▸ TEKS BACAAN:
==============================
Terdapat suatu gaya kepemimpinan (leadership style) yang mengarah kepada pembentukan organisasi berkinerja tinggi.
Inti dari kepemimpinan seperti ini adalah adanya suatu proses coaching, counseling, dan empowerment kepada para bawahan atau sumber daya manusia di dalam organisasi. Satu aspek lain yang sangat penting dalam gaya kepemimpinan adalah, sikap followership, atau menjadi pengikut. Bayangkan jika semua orang menjadi komandan di dalam organisasi, lantas siapakah yang menjadi pelaksana ? Bukannya kinerja tinggi yang muncul, melainkan kekacauan di dalam organsiasi (chaos). Sejatinya, pada kondisi tertentu seseorang harus memiliki jiwa kepemimpinan, tetapi pada situasi yang lain, dia juga harus memahami bahwa dia juga merupakan bagian dari sebuah sistem organisasi yang lebih besar, yang harus dia ikuti.
Menerapkan konsep manajemen SDM berbasis kompetensi.
==============================
▸ DATA SUMBER:
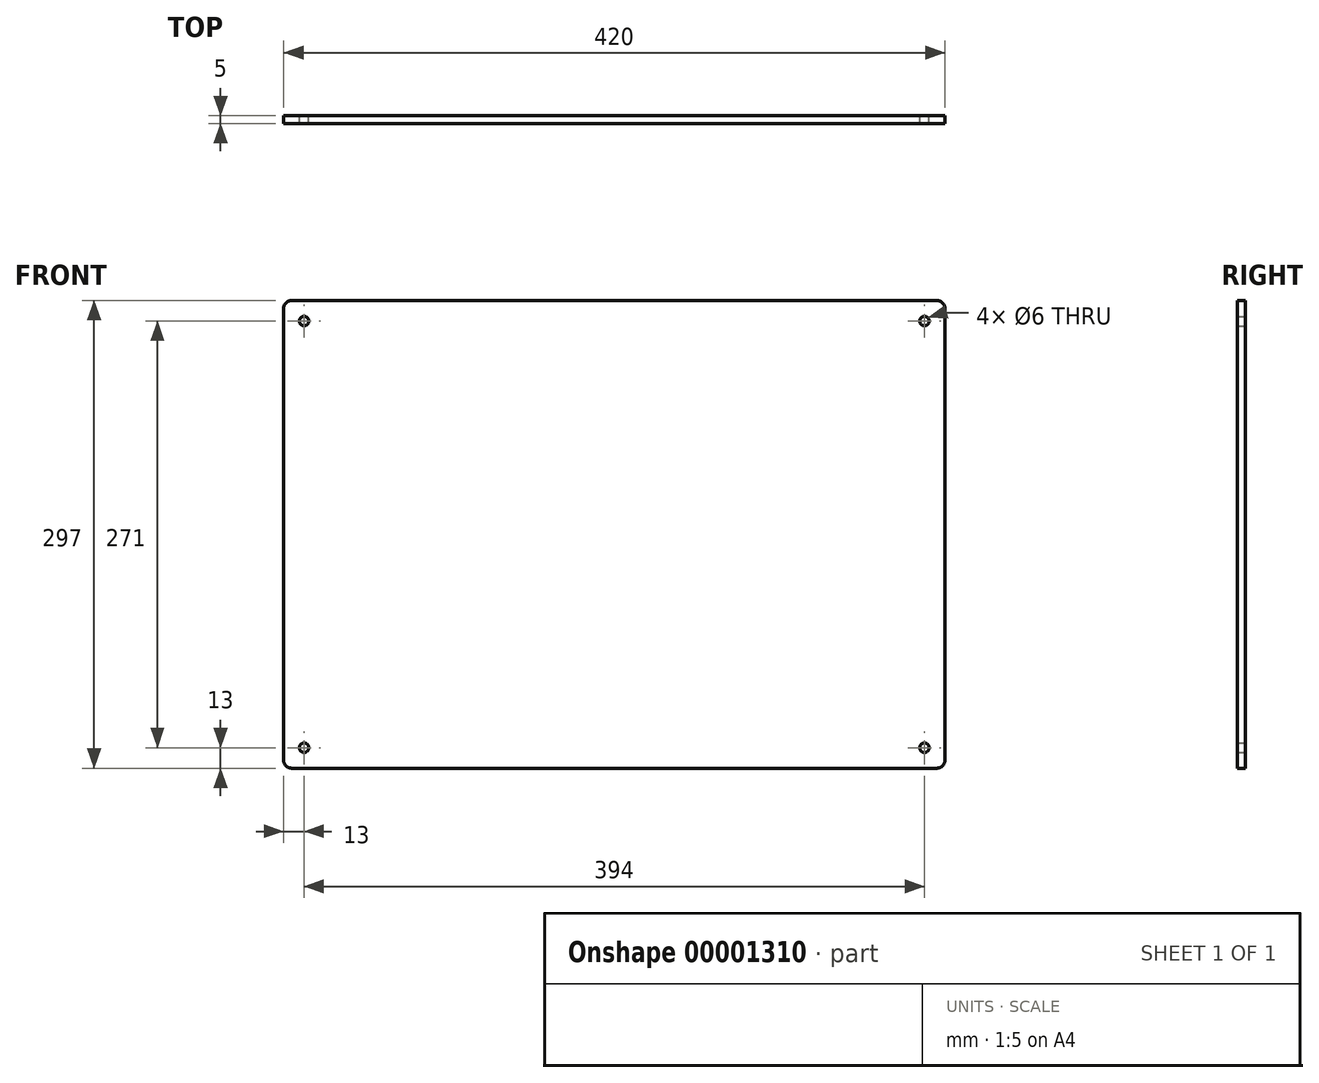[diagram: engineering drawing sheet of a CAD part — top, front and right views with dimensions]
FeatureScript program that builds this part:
==============================
▸ TUGAS YANG DIKERJAKAN:
- 1) Jawab pertanyaan berikut berdasarkan teks tentang gaya kepemimpinan.
(a) Apa inti dari gaya kepemimpinan yang mengarah pada organisasi berkinerja tinggi?
(b) Aspek lain apa yang disebut sangat penting dalam gaya kepemimpinan?
(c) Menurut teks, apa yang muncul jika semua orang menjadi komandan di dalam organisasi?
- 2) Sebutkan semua proses yang menjadi inti gaya kepemimpinan menurut teks tentang gaya kepemimpinan.
- 3) Terjemahkan kalimat dari teks tentang gaya kepemimpinan ini ke dalam bahasa Inggris: "Terdapat suatu gaya kepemimpinan (leadership style) yang mengarah kepada pembentukan organisasi berkinerja tinggi."

▸ JAWABAN:
- 1)
(a) Proses coaching, counseling, dan empowerment kepada para bawahan atau sumber daya manusia di dalam organisasi.
(b) Sikap followership, atau menjadi pengikut.
(c) Kekacauan di dalam organisasi (chaos), bukan kinerja tinggi.

- 2) coaching, counseling, empowerment

- 3) There is a leadership style that leads to the formation of a high-performing organization.